Tragédia na Índia complica vacinação no Brasil
Secretários de saúde alertaram o Senado sobre "cenário difícil", com "escassez de vacinas", por causa da dependência brasileira dos insumos indianos
A tragédia de saúde pública na Índia vai ter consequências diretas no abastecimento de vacinas contra a Covid-19 no Brasil. É o que prevê o Conselho Nacional de Secretários de Saúde.
Dois meses atrás, em março, o governo indiano acreditava ter vencido a pandemia, porque registrava apenas 18 mil novos casos de Covid-19 por dia entre 1,3 bilhão de habitantes.
Nesta semana a Índia se tornou o primeiro país a registrar mais de 400 mil casos confirmados de infecção num único dia. Houve aumento de 2.122% em apenas oito semanas.
Na quinta-feira 4 de março, morreram 113 pessoas. Só ontem foram 3,7 mil, número considerado subestimado no registro oficial. A Índia passou o Brasil na quantidade de mortes diárias por pelo vírus.
Essa devastação terá reflexos no fluxo de exportações indianas de matéria-prima para vacinas contra a Covid-19, medicamentos e materiais médico-hospitalares.
Hoje, o Brasil é totalmente dependente dos suprimentos da Índia e da China, responsáveis por dois terços do abastecimento mundial.
O Conselho Nacional de Secretários de Saúde informou ao Senado que já considera a possibilidade de maior escassez de vacinas contra a Covid-19, porque a Índia é um dos principais fornecedores de Insumo Farmacêutico Ativo (IFA) para imunizantes.
Na semana passada, quando a mortalidade indiana estava em 2,2 mil pessoas por dia, o presidente do conselho, Carlos Eduardo de Oliveira Lula fez o alerta numa comissão de senadores: “Eu acho que a gente tem um cenário difícil, dificílimo, e, para os próximos 12 meses, a gente deve ter um cenário de escassez de vacinas – isso é preciso ser dito.”
Acrescentou: “A gente não sabe o que vai acontecer com a Índia, onde há um recrudescimento muito grande da doença e é o maior exportador de IFA. A gente não sabe o que pode acontecer. Eventualmente, podemos nem receber o IFA, que receberíamos. Portanto, teríamos dificuldades além do que já estava previsto para as nossas vacinas.”
Ontem, quando ultrapassou 408 mil mortos, o Brasil ainda não havia vacinado 16% da população com a primeira dose. Alguns estados (Acre, Amapá, Rondônia, Roraima e Tocantins) sequer chegaram a imunizar 12% dos habitantes.
Menos de 8% dos brasileiros tinham recebido a segunda dose. E em metade das capitais registrava-se falta de vacinas.
Hoje, no Senado, a CPI da Covid começa a analisar as causas da perda de controle da pandemia.
Nas tragédias do Brasil e da Índia percebem-se traços comuns de arrogância, negacionismo e inépcia. Jair Bolsonaro atravessou 2020, projetando a reeleição, subestimando a pandemia (“gripezinha”) e comprando cloroquina em vez de vacina.
Ano passado viajou a Nova Délhi para pedir ao primeiro-ministro indiano Narenda Modi que facilitasse a exportação de hidroxicloroquina ao Brasil.
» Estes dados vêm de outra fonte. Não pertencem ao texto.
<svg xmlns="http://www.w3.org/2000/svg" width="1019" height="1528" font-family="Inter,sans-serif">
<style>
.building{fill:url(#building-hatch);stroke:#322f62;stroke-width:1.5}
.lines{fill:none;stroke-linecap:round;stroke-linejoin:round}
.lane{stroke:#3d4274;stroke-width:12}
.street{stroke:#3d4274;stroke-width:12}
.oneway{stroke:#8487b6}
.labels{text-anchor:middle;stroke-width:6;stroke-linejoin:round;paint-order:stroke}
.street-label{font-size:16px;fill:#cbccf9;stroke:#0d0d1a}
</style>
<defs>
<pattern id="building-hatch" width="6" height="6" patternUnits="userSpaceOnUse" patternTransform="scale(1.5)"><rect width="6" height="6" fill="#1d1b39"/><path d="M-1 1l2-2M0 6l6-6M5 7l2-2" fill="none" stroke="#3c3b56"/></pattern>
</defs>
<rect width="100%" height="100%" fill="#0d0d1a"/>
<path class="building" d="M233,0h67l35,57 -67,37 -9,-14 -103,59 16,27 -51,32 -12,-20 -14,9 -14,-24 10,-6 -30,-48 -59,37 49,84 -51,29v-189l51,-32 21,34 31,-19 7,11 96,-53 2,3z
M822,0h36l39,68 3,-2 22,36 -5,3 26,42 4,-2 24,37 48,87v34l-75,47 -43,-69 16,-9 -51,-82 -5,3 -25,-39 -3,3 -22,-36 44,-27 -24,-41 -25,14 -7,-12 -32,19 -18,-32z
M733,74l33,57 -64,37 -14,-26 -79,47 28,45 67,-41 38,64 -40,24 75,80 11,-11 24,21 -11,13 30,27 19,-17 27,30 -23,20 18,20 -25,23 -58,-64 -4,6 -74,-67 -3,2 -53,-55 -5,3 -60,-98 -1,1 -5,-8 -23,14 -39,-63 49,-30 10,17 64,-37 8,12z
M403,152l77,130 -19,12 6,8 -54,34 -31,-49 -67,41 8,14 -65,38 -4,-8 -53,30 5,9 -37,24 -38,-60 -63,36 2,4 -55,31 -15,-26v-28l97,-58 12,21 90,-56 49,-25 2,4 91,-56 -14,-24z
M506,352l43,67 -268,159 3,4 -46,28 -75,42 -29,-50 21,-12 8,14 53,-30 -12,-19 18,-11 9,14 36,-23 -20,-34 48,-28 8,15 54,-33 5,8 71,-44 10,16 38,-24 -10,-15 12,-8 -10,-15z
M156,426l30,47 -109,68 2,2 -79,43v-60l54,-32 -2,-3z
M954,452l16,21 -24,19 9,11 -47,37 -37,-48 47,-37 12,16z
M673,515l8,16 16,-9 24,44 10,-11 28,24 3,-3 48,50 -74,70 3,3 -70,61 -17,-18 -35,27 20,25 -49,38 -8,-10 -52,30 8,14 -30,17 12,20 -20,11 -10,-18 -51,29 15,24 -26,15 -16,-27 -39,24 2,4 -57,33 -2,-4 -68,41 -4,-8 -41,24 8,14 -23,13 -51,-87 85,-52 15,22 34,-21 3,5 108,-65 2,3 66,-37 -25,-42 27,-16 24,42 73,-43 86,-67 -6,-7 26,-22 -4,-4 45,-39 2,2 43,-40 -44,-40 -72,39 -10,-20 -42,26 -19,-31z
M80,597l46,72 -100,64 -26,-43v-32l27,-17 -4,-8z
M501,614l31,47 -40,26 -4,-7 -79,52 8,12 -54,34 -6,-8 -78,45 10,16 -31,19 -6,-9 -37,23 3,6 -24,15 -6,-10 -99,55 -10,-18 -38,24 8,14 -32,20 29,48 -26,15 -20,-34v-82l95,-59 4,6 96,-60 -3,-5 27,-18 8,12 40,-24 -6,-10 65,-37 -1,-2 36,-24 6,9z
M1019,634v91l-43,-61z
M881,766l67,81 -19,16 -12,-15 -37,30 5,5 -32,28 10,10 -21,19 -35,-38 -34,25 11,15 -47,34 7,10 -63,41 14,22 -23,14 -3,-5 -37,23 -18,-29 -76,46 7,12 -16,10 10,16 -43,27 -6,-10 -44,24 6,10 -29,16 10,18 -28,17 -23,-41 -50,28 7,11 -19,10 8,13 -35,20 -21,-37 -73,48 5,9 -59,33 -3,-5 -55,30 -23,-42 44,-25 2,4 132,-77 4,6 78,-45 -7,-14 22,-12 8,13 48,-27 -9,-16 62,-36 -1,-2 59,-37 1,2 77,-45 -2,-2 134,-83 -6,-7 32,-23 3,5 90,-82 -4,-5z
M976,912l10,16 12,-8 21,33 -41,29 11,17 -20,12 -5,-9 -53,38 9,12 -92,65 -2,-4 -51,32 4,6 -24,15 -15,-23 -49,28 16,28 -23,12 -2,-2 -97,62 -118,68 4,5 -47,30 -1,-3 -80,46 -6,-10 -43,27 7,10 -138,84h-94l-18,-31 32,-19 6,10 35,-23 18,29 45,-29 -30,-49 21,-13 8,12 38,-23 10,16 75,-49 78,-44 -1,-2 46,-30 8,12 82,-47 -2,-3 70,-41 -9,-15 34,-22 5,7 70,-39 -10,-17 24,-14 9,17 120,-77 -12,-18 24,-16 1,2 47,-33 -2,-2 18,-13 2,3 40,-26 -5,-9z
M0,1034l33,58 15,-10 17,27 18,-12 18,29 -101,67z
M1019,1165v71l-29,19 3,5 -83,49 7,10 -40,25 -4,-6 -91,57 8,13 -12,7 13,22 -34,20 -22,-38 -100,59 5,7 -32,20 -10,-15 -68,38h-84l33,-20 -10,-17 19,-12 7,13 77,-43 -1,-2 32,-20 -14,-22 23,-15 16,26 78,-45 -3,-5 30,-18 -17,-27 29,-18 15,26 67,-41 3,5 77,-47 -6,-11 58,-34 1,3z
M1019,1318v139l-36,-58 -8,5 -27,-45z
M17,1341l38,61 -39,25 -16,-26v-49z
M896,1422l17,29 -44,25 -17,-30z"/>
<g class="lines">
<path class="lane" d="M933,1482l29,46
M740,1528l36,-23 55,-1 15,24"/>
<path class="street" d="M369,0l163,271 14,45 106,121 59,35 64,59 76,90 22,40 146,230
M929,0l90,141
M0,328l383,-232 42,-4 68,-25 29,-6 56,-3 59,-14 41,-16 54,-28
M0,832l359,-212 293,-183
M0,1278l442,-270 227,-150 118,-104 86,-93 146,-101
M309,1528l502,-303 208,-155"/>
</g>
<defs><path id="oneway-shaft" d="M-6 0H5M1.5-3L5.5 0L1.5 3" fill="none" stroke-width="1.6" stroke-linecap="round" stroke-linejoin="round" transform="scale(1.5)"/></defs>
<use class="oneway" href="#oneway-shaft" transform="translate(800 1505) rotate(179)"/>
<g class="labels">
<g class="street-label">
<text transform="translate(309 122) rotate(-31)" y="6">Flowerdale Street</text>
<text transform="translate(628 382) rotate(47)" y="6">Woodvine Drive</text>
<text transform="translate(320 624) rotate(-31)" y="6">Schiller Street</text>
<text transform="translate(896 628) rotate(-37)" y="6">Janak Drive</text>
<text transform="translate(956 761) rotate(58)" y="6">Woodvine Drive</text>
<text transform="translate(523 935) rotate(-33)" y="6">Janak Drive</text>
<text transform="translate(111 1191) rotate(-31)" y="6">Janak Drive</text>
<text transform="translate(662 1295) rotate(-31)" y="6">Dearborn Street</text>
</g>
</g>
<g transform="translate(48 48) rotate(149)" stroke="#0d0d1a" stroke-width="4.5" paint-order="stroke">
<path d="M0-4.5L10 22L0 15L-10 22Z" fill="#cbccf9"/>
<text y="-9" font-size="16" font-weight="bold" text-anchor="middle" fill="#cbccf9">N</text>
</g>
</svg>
Conseguiu, voltou a Brasília e mandou-lhe uma carta de agradecimento recheada de referências a lendas religiosas.
Sob inspiração do então chanceler Ernesto Araújo, escreveu: “Assim como o Senhor Hanuman trouxe o remédio sagrado do Himalaia para salvar a vida do irmão do Senhor Rama, Laksmana (sic), e Jesus curou aqueles que estavam doentes e restaurou a visão de Bartimeu, Índia e Brasil irão superar esta crise global unindo forças e compartilhar bênçãos para o bem de todos os povos.”
O premiê indiano, em campanha permanente pela reeleição em 2024, passou a delirar na salvação do planeta. No último janeiro, depois de exportar 50 milhões de frascos de vacina contra a Covid-19, foi a uma reunião de empresários em Davos (Suíça) e anunciou: “A Índia salvou o mundo, e a Humanidade inteira, de uma grande tragédia ao controlar efetivamente o coronavírus.”
Agora, Bolsonaro e Modi ruminam os próprios desastres de governança na pandemia, enquanto assistem ao visível fortalecimento das oposições domésticas. Subestimaram o vírus, acabaram atropelados por ele.
São políticos beneficiários de um etapa de ascensão do radicalismo conservador no mapa-múndi, consolidada na eleição de Donald Trump nos Estados Unidos, em 2016. Esse ciclo, aparentemente, entrou em declínio nos EUA, na Índia e no Brasil.